= COLLECTED DATA =
+ + + + + + +

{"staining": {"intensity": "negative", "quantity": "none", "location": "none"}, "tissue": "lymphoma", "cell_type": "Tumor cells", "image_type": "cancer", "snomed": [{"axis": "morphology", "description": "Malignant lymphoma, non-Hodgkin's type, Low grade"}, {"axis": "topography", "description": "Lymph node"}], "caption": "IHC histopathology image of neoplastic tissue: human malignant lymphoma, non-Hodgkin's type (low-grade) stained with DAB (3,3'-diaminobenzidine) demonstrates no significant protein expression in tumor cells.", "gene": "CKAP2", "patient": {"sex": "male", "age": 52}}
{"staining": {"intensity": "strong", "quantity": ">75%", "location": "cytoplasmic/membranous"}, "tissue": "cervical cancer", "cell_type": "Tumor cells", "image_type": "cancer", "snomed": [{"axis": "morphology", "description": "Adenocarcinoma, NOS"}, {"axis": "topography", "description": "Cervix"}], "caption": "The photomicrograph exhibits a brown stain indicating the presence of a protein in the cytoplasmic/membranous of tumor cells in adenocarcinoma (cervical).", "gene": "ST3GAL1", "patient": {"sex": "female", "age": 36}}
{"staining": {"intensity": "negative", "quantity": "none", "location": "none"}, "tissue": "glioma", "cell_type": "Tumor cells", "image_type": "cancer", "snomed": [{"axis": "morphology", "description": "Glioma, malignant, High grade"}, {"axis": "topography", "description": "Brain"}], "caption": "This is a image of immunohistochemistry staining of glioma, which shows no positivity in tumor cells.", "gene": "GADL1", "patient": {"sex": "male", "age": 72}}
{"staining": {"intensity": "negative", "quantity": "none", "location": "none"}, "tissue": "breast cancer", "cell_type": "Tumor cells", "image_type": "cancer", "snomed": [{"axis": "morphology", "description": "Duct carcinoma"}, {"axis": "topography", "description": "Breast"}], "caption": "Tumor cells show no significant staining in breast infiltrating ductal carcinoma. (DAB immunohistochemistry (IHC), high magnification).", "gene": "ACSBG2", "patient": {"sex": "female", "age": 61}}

+ + + + + + +

= TASK TO COMPLETE =
Return, from the material above, each line holding the string "immunohistochemistry".

= RESULT BELOW =
{"staining": {"intensity": "negative", "quantity": "none", "location": "none"}, "tissue": "glioma", "cell_type": "Tumor cells", "image_type": "cancer", "snomed": [{"axis": "morphology", "description": "Glioma, malignant, High grade"}, {"axis": "topography", "description": "Brain"}], "caption": "This is a image of immunohistochemistry staining of glioma, which shows no positivity in tumor cells.", "gene": "GADL1", "patient": {"sex": "male", "age": 72}}
{"staining": {"intensity": "negative", "quantity": "none", "location": "none"}, "tissue": "breast cancer", "cell_type": "Tumor cells", "image_type": "cancer", "snomed": [{"axis": "morphology", "description": "Duct carcinoma"}, {"axis": "topography", "description": "Breast"}], "caption": "Tumor cells show no significant staining in breast infiltrating ductal carcinoma. (DAB immunohistochemistry (IHC), high magnification).", "gene": "ACSBG2", "patient": {"sex": "female", "age": 61}}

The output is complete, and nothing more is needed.